On many crucial Brexit issues, Humpo suggested, we are no closer to resolution now than on the morning the referendum result was declared. This seemed to tickle Davis, who chortlingly replied: “That’s just nonsense.”

Yet on the pesky question of the Irish border, the Brexit secretary is in such disarray he referred to the “backstop”, intended to ease Ireland through the transition period, as a) “something designed not to be used”, and for distinction, b) “something never to be used”.

In which case, one wondered, why bother humiliating himself by trying and failing to negotiate it in the first place?

That Barnier had just exploded another of this government’s fantasy masterplans, tweeting that the EU will never accept an end date to such a backstop, didn’t bother Davis a jot. “Well, this is a negotiation; let’s see,” he said, as he so often does. Yeah, and how’s the wait-and-see game working out for ya?

“You spent an hour with him … yesterday?” asked Humpo.

“Monday? Errr…” replied Davis, giggling again in his confusion. “Umm… I don’t know what day of the week it it is.”

Davis’s floundering remains mildly endearing. It’s as if a jovial Rotarian bored with retirement answered a production company advert for a reality show predicated on parachuting an amateur into the most technically demanding job British politics has ever known.

After selling his Lexus franchise for a tidy sum, this bluff old cove filled the time holding court in the golf club bar, pewter tankard in hand, banging on about the red tape iniquities of the EU, and how politics is really a common sense business best left to graduates of the school of hard knocks such as himself.

Then someone at Endemol rang with the news he’d been selected to be the secretary of state for exiting the EU, and could he get himself to Whitehall at once? What could possibly go wrong?

Now here he is joshing with Humpo as if this is just the best fun EVER – and going within minutes, from acknowledging the extreme complexity of the details of which he is supposedly master to admitting he doesn’t know what day of the week it is. He never sounded more than a Glenlivet chaser away from a chucklesome: “Why are you plaguing me with these questions, John? You might as well ask the cat.”

Are you not, to adapt Russell Crowe in Gladiator, reassured?

If not, and you happen to be a Tory MP wrestling with the dilemma about whether or not to vote to preserve some or all of the House of Lords amendments to the withdrawal bill, this may, as I said, be helpful.

The pressure on potential rebels must be pulverising.
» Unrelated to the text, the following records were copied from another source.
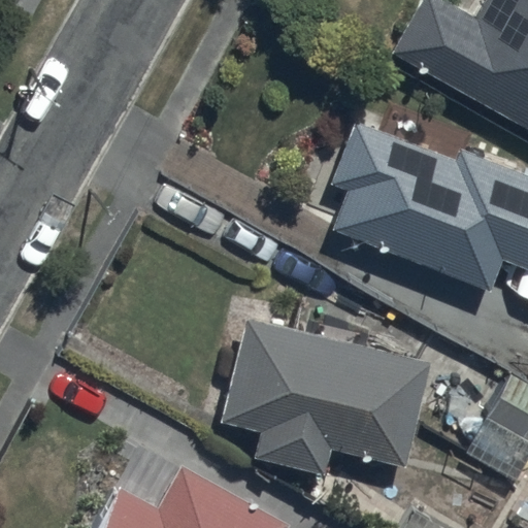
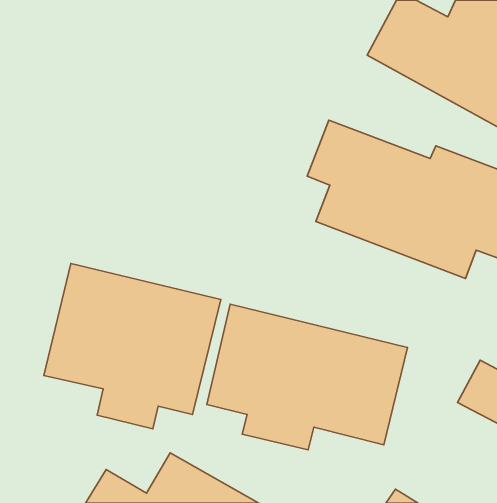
building: none -> [44,263,221,429]

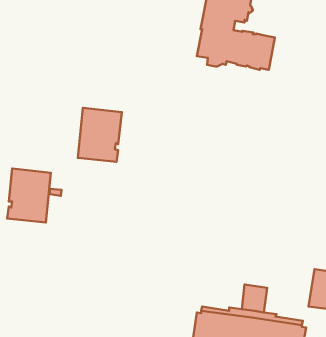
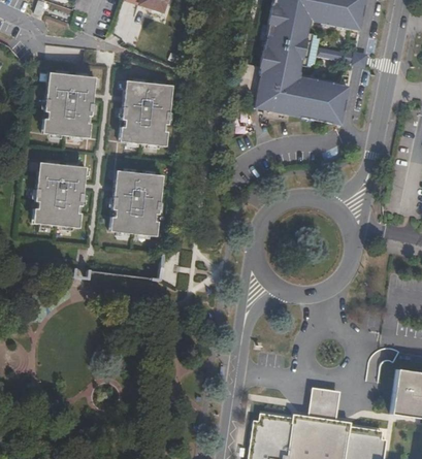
building: none -> [41,72,95,139]
building: none -> [119,80,172,146]
building: [7,168,51,223] -> [32,163,86,229]

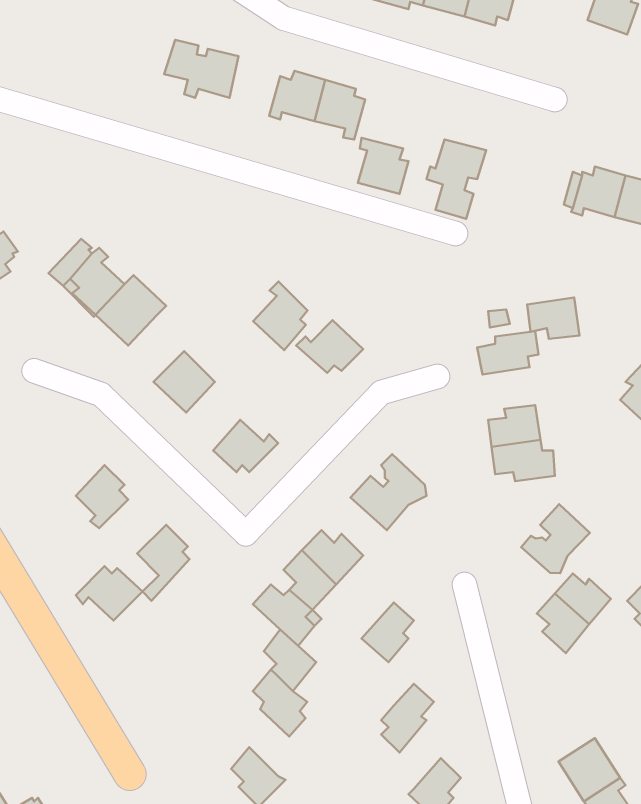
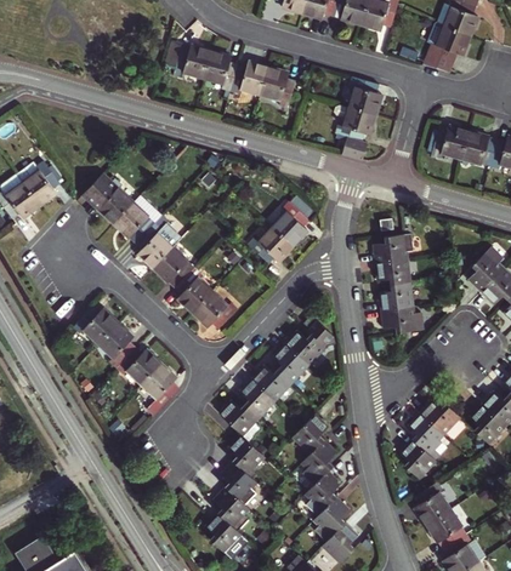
building: none -> [422,25,471,72]
building: none -> [204,50,238,90]
building: [358,138,409,194] -> [348,75,382,113]
building: [253,281,308,350] -> [273,200,310,246]
building: [527,297,579,339] -> [374,258,409,286]
building: none -> [136,217,178,268]
building: none -> [175,268,211,314]
building: none -> [75,307,120,344]
building: none -> [274,346,310,384]
building: [521,504,590,573] -> none
building: [76,566,143,621] -> [117,347,161,383]
building: none -> [402,435,438,475]
building: none -> [302,440,337,485]
building: none -> [414,480,449,523]
building: none -> [212,487,249,532]
building: none -> [314,495,350,541]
The government whips will have been unloading their full arsenal: bribery with hints of ministerial reward; blackmail via talk of deselection; appeals to tribal loyalty with warnings about “putting the Marxist maniac Corbyn in No 10, is that what you want?”; ritual accusations of treachery; and the traditional, thinly veiled intimations of physical force.

It would be glib to dismiss all that as negligible. However strongly these MPs believe the Brexit trajectory is a corkscrew spin, it takes real courage to resist. Understanding that treachery lies in voting with their consciences to the benefit of country and constituents is one thing. Acting on that, knowing they will be ostracised and savaged and might lose their livelihoods, is something else. Small wonder even as impressively independent minded a backbencher as Sarah Wollaston sounded a little wobbly at the weekend.

For all that the choice, if it wasn’t clear enough already, was clarified this morning.

It’s a toss up between devolving power over Britain’s future to a warring, clueless, paralysed, headless chicken of a government led – if that’s the word – by a PM who will not or cannot begin to define the post-Brexit EU relationship she wants; or taking the other side at their grandiose word when they blether about “reclaiming parliamentary sovereignty”, by giving the Commons some measure of control over the terms of departure.

Whatever day of the week it happens to be, it’s crunch time. There may not be a better chance for the Commons to limit David Davis’s capacity to giggle us to perdition. This is the hour for heroes.